The Great Wall of China is one of the most iconic structures built in human history. It was one of the most extensive and arduous construction projects in human history. The project caused untold suffering for millions of soldiers, peasants, and convicts from across the newly unified country. Families were torn apart, and children died hundreds of miles away from their loved ones.
Originally thought of as a defensive structure, the Great Wall had periods of relevance and neglect. Despite the fact it lasted several dynasties, the resources were eventually found to complete the wall during the Ming Dynasty. Today, it stands as one of the most impressive structures on the face of the planet, but it took a great deal of hardship to accomplish its completion.

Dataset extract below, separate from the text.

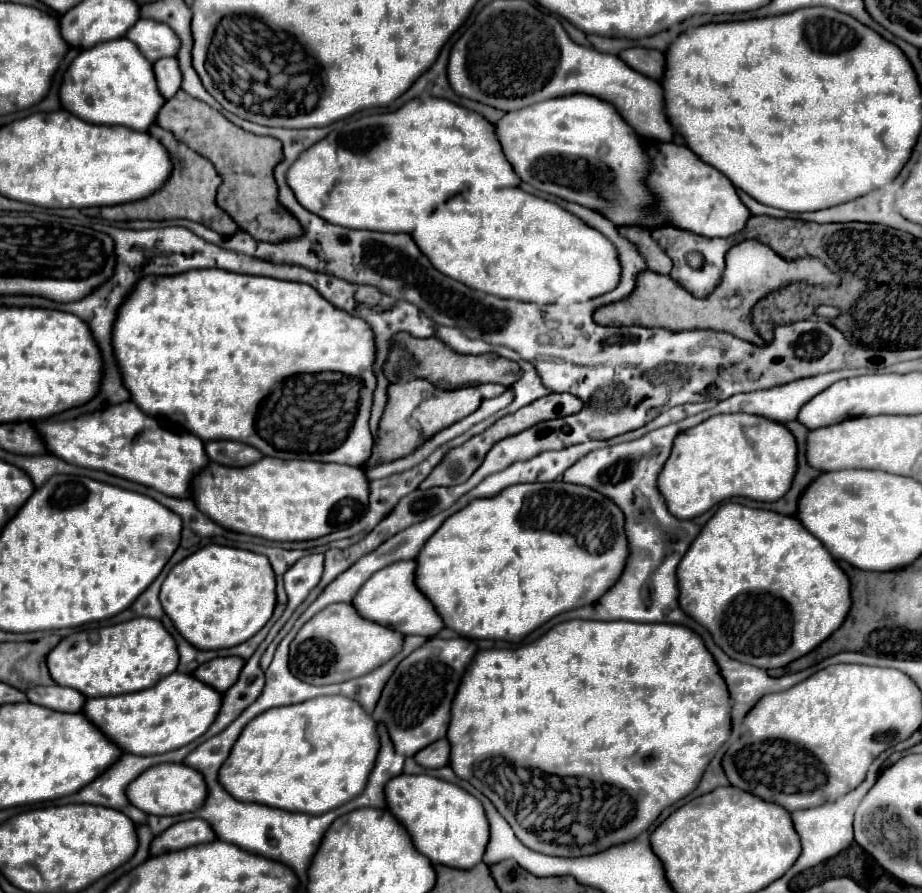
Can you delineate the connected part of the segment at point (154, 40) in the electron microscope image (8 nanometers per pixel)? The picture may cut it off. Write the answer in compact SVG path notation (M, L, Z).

Children Were Forced To Work On The Wall
In one of many moves intended to help solve the labor problem that the Wall created, children were forcibly brought on to work on construction. In many cases, this tore families apart for good because of the high mortality rates for those working on the Wall.
For a long time, families were frightened to have boys because there was a high likelihood that they would be taken away and conscripted into Wall labor. Many women lost both their husband and son to the construction, leaving them in extremely difficult social and economic positions.
Wall Construction Increased Taxes All Over The Country
A massive wall isn't free, especially when you're employing a majority of your country's laborers in the building process. As a result, Chinese emperors did everything from raising taxes to holding lotteries to muster up the necessary cash to back the project.
Unfortunately, they still weren't able to feed many of their workers. Rumor has it that many workers who survived went on to live many years exempted from taxes in return for their years of suffering.
The Wall Needed Constant Repairs
Despite the fact that the Wall was constantly being worked on, construction took so long that by the time one section was finished an old section would have fallen into disrepair. Several successive dynasties worked consistently on extending and repairing the Wall until it lost its importance as a defensive structure under the Tang Dynasty (618-907 CE).
However, during the Ming Dynasty (1368-1644 CE) expansions and improvements on the Great Wall recommenced.
Over A Million Workers Died During Construction
Scholars estimate that more than a million workers died under the harsh conditions and the backbreaking labor of the Great Wall construction. Contrary to popular belief, however, their bodies were not buried inside the structure.
It may sound efficient, but decomposing bodies would have shifted over time and weakened the wall overall, and refortifying the Wall was already an arduous-enough task for the laborers.